Switch each "value" to "figure" throughout the records below, then write them out again with nothing else changed and the pictures left out.

[Given information — start]

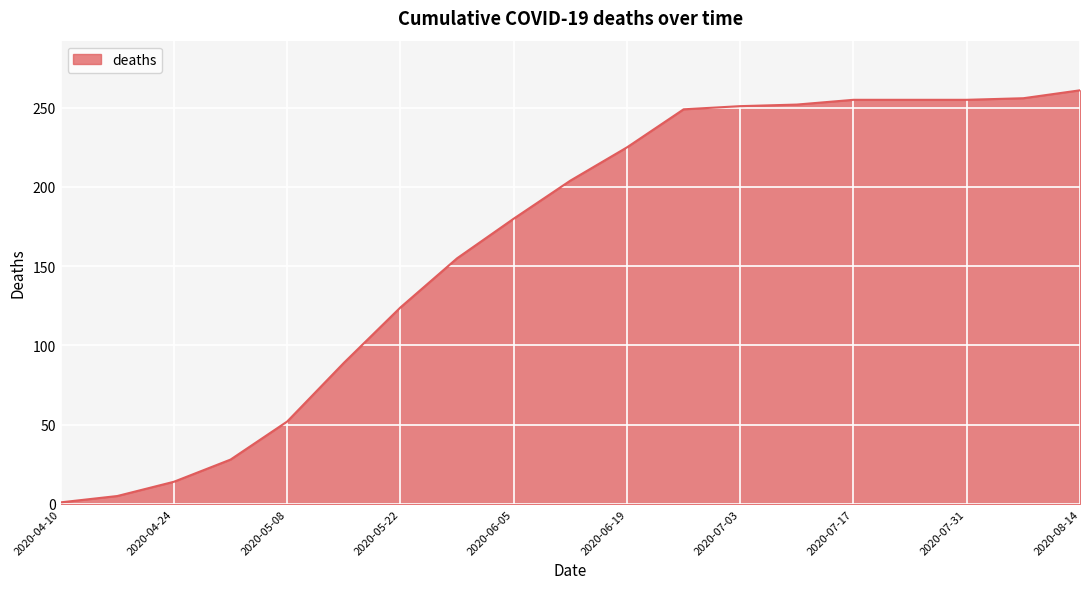

What is the greatest value displayed?

261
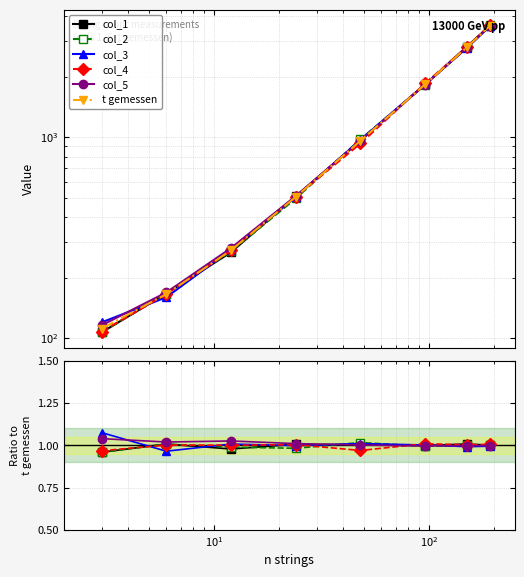

Count the number of data series in this chart.

6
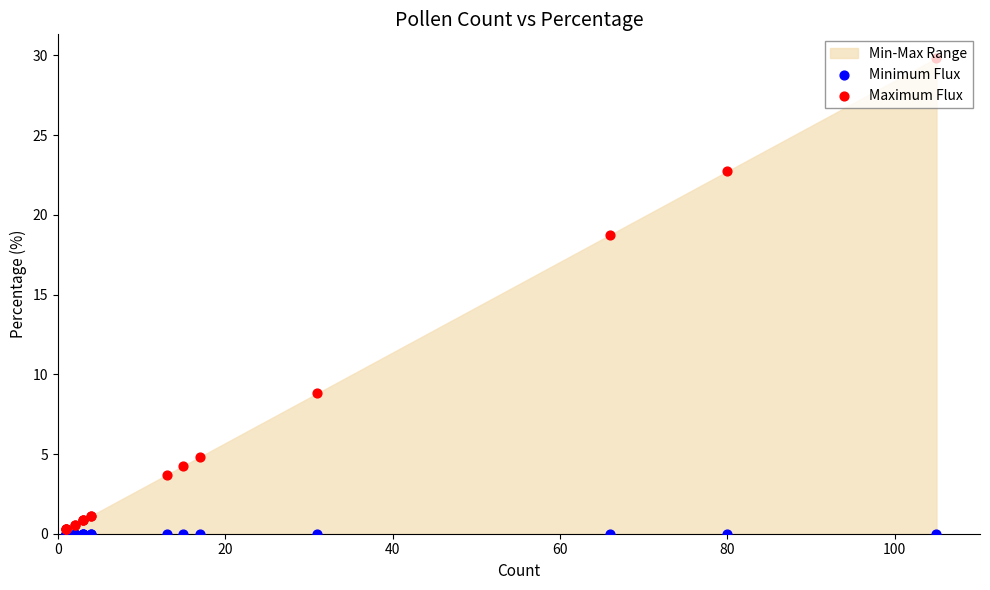

Is the value of Maximum Flux at 12 greater than the value of Minimum Flux at 120?

Yes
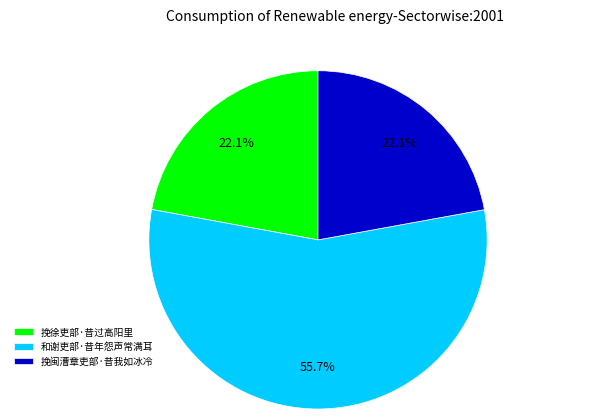

Which category has the biggest portion of the pie?

和谢吏部·昔年怨声常满耳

[Given information — finish]

Answer to this problem -
What is the greatest figure displayed?

261

Count the number of data series in this chart.

6

Is the figure of Maximum Flux at 12 greater than the figure of Minimum Flux at 120?

Yes

Which category has the biggest portion of the pie?

和谢吏部·昔年怨声常满耳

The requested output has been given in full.